1.3. Síntese tentativa da visão religiosa de Rui
Numa época marcada pelo sorriso do progresso e pela segurança da autoridade, o caminho do abandono da fé pareceu mais largo há muitos. Não foi o caso de Rui, conquanto a campanha travada contra ele quisesse fazer crê-lo.
Rui se dizia, sempre se disse, um crente. Educado na leitura do Novo Testamento, enfrentou sua grande crise religiosa na juventude com a morte de sua mãe (1867), como ele mesmo o narraria dois anos depois. Em busca de respostas, iludiu-se “com os panegíricos com que a razão humana tem endeusado a si mesma”. Então, julgou que a inteligência fosse “onipotente e absoluta”:
Muitas vezes esperei descobrir nos recessos da ciência (…) a chave para os arcanos do universo, o alimento são, completo e abundante para o espírito, o bálsamo genuíno para as mágoas do coração. Deus, pois, estendeu o seu braço para mim e crestou a flor do meu orgulho. Então, achei os livros mudos, a razão muda e a filosofia estéril. Chorei e abracei-me à cruz. Foi a fé que me salvou.

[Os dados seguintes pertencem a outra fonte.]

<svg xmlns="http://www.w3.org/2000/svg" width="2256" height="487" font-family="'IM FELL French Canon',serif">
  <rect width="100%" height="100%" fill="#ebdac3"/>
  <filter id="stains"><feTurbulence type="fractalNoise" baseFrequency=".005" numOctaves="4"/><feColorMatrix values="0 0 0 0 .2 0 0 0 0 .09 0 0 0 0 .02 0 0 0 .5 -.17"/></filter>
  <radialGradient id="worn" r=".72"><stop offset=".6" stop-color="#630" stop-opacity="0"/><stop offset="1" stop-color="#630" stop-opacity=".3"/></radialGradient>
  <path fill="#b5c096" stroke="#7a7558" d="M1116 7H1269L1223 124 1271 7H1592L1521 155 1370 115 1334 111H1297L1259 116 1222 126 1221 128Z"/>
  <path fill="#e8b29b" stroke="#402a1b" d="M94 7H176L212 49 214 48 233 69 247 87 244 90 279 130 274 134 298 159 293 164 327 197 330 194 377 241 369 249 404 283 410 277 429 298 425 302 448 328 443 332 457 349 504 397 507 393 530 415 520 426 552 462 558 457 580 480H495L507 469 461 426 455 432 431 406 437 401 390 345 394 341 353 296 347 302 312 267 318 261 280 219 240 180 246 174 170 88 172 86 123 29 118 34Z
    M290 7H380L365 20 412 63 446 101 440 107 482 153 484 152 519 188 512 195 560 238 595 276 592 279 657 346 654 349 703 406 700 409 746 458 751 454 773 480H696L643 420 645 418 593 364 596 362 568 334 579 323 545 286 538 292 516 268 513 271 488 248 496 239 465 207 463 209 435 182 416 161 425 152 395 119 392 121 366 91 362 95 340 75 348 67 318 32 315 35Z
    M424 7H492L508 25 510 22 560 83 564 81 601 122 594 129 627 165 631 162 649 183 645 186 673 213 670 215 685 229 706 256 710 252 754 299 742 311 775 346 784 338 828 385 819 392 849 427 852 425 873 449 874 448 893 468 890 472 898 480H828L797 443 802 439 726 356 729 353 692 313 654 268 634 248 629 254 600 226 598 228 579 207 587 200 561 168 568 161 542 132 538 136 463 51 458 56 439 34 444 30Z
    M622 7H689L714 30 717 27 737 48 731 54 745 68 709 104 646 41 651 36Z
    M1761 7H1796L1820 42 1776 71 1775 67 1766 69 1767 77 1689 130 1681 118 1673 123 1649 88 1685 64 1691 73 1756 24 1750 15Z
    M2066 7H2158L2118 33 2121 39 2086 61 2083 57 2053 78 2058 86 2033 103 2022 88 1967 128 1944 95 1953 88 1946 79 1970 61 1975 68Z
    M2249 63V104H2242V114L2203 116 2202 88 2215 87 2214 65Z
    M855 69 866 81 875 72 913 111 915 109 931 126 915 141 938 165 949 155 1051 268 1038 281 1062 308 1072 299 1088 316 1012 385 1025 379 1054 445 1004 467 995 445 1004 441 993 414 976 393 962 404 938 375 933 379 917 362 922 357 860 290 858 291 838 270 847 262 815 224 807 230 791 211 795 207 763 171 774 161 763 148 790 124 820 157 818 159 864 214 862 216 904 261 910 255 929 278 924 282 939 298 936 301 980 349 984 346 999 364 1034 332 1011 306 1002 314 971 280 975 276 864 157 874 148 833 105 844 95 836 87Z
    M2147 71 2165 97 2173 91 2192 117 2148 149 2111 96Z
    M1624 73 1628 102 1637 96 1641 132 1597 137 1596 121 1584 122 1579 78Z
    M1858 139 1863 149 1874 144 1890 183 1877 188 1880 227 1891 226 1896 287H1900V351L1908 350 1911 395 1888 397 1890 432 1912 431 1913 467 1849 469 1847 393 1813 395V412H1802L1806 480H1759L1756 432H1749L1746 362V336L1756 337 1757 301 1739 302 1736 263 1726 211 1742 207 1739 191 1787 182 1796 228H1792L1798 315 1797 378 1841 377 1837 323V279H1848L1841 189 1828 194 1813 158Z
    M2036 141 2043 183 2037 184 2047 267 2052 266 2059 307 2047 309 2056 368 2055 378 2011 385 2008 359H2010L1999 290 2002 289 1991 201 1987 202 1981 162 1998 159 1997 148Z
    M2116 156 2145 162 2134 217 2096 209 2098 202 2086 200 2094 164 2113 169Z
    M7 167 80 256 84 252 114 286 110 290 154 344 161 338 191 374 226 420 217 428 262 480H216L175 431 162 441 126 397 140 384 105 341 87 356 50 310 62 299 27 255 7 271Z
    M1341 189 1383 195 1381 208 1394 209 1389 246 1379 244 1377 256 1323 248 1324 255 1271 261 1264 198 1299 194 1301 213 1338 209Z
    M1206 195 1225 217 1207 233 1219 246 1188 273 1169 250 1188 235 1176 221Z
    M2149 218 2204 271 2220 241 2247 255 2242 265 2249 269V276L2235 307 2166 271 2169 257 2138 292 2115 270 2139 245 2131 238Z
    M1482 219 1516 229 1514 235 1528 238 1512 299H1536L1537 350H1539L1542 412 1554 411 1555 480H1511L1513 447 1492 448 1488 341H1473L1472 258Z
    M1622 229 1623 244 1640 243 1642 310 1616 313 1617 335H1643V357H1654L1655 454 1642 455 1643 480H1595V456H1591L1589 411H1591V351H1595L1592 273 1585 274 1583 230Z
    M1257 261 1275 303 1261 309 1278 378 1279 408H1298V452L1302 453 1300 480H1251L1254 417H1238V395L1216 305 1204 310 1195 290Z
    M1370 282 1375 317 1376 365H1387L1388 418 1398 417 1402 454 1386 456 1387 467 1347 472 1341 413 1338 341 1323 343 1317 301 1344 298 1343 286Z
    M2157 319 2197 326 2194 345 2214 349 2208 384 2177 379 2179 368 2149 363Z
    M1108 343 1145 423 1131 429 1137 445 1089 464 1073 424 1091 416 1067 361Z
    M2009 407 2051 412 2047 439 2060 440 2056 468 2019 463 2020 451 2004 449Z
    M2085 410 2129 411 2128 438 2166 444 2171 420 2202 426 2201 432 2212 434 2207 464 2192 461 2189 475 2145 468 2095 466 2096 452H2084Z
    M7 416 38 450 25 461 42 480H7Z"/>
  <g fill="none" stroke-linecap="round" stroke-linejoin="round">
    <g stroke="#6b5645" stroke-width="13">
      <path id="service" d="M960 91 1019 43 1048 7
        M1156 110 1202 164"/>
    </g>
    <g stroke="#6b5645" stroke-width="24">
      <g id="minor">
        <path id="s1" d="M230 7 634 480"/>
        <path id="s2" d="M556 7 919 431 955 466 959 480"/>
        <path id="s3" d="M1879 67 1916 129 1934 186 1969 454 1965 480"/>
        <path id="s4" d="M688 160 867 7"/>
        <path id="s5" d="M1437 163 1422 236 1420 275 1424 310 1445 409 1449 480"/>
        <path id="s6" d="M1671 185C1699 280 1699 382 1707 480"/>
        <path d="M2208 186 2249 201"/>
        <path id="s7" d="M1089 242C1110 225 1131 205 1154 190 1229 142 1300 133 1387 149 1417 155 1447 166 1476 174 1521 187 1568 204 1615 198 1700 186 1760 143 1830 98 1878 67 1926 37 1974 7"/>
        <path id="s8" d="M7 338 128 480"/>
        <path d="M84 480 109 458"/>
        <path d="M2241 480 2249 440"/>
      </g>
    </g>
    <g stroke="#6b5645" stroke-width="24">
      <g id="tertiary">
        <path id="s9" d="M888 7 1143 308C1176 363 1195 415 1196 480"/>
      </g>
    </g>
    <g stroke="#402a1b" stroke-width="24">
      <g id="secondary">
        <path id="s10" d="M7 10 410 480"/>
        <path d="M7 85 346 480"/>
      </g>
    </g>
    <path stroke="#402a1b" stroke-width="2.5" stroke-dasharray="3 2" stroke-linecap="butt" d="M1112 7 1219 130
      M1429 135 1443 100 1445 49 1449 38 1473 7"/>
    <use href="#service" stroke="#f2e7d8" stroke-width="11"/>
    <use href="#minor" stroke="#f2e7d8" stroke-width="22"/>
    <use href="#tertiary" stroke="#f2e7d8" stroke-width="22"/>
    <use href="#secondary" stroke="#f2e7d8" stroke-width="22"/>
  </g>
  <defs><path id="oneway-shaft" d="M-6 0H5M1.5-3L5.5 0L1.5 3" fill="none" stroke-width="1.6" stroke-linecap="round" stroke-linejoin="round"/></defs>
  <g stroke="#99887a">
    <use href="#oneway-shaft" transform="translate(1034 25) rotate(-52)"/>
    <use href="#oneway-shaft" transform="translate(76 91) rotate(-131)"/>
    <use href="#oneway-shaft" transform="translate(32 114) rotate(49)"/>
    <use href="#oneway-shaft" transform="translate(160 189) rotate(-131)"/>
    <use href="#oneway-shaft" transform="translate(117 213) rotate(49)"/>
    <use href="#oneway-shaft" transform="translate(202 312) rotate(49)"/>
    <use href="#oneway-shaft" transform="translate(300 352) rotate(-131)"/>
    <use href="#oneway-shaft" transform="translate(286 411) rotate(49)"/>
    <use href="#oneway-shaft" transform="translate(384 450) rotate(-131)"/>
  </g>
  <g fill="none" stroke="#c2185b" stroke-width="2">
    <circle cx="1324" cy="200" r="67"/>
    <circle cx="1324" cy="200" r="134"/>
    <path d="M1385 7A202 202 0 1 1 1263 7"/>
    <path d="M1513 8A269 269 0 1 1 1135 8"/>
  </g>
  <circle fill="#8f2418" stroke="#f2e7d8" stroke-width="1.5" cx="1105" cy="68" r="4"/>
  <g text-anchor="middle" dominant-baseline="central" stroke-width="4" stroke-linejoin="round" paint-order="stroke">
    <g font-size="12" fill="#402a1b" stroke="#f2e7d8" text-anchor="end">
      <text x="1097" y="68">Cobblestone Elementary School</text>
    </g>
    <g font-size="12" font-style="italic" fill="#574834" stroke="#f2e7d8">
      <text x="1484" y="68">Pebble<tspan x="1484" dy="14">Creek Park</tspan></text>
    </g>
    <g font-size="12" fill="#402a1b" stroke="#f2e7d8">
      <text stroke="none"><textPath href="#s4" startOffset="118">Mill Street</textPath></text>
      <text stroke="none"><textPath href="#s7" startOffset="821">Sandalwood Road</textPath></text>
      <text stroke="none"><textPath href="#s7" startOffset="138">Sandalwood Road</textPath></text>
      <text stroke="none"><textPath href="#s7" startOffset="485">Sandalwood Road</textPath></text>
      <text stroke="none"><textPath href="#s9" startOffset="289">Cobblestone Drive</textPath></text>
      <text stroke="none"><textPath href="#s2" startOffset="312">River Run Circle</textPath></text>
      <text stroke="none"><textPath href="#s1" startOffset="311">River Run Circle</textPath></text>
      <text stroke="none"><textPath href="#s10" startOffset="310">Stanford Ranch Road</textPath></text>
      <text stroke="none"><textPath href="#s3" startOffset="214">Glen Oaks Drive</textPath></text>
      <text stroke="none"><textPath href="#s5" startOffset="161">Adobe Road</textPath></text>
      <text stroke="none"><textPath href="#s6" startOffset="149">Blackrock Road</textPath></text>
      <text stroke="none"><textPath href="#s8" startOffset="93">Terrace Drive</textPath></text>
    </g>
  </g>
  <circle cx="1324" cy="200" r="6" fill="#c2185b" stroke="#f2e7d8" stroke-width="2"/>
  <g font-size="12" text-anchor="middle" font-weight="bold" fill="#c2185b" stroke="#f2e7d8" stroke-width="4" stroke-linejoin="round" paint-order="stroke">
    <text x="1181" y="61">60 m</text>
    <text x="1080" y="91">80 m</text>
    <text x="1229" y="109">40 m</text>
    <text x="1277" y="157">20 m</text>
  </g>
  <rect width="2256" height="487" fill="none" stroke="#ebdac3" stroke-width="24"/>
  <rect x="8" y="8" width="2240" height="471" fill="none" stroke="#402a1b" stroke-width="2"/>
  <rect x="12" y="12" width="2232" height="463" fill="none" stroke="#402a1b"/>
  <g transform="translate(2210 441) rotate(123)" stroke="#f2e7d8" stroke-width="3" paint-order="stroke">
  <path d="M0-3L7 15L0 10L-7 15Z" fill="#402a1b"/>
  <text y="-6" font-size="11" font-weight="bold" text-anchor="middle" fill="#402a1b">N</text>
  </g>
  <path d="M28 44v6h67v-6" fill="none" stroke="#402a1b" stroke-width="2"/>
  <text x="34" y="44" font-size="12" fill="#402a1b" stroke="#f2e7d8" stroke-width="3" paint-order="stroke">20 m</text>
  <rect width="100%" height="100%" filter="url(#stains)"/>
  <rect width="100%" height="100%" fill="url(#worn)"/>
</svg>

Esta experiência com o Deus dos seus pais marcou-o para o resto da vida, contribuindo para que ele jamais viesse a romper com a Igreja Católica. Assim, mesmo que, junto com sua geração, blasfemasse, esses momentos passaram “sempre como rápidas tempestades”: “Quando elas se agitavam, o horizonte do mistério eterno me reaparecia como eu o vira no coração dos meus pais”.
Por esta razão, já velho, pôde dizer que, embora a fé lhe houvesse “fraqueado muitas vezes”, nunca se sentiu “constrangido em professar” o catolicismo. “Católico, no entanto, associei sempre à religião a liberdade”, batendo-se sempre pela liberdade religiosa.
Sua confissão de fé está já no último parágrafo, recheado de 14 citações do Novo Testamento tiradas da Vulgata, de sua introdução a “O Papa e o Concílio”:
Religião não de “fábulas ineptas e senis”; não de praxes farisaicas e sensualistas; não sepultada no mistério de uma língua morta; não ao desses pseudo-apóstolos, do paganismo infalibilista, caluniadores do evangelho, pregadores hipócritas e mentirosos da opressão sacerdotal, com a boca cheia de Deus e a consciência cauterizada de interesses mundanos; não a das diatribes no púlpito, na imprensa, nas pastorais, nas letras apostólicas; não a do ódio, da cisão entre os homens, da desconfiança no lar doméstico, da separação entre os mortos, do privilégio, do amordaçamento das almas, da tortura, da ignorância, da indigência do espírito e no corpo, do cativeiro moral e social; mas a do “homem novo”, renascido sob a cruz; do espírito que vivifica, e não da letra, que mata; da comunicação interior entre o coração e Deus; da caridade e brandura para com todos os homens; religião de luz, que se alimenta de luz, e que na luz se desenvolve; religião cujo pontífice é o Cristo; religião de igualdade, fraternidade, justiça e paz; religião em cujas entranhas formou-se a civilização moderna, em cujos seios sugou o leite de suas liberdades e de sua instituições, e à cuja sombra amadurecerá e frutificará a sua virilidade; religião de tudo quanto o ultramontanismo nega, amaldiçoa e inferna. Por ela o altar algum dia, e não longe, não será mais uma especulação; por ela as consciências não terão mais contar quedar de si senão ao Onipotente; por ela todas as crenças serão iguais perante a lei, todas as convicções respeitáveis perante os homens. Em que pese ao Vaticano, aos partidos reatores, às transações políticas e às realezas impopulares.
Para ele, Deus é “a garantia suprema” da liberdade, por providenciar a regeneração moral da humanidade através do Cristianismo. Quanto mais vivia, mais convencido ficava de que “Deus superintende os negócios humanos”.
Por isso, não sabia conceber o homem sem Deus, “a necessidade das necessidades” nem antever “uma nação civilizada e atéia”.
A nacionalidade se urde com a fé, como acontece nos “celeiros do mundo”, fertilizados “com o suor dos povos crentes”, pois neles “a consciência domina todas as instituições e todos os interesses. A religião os fez livres, fortes e poderosos”.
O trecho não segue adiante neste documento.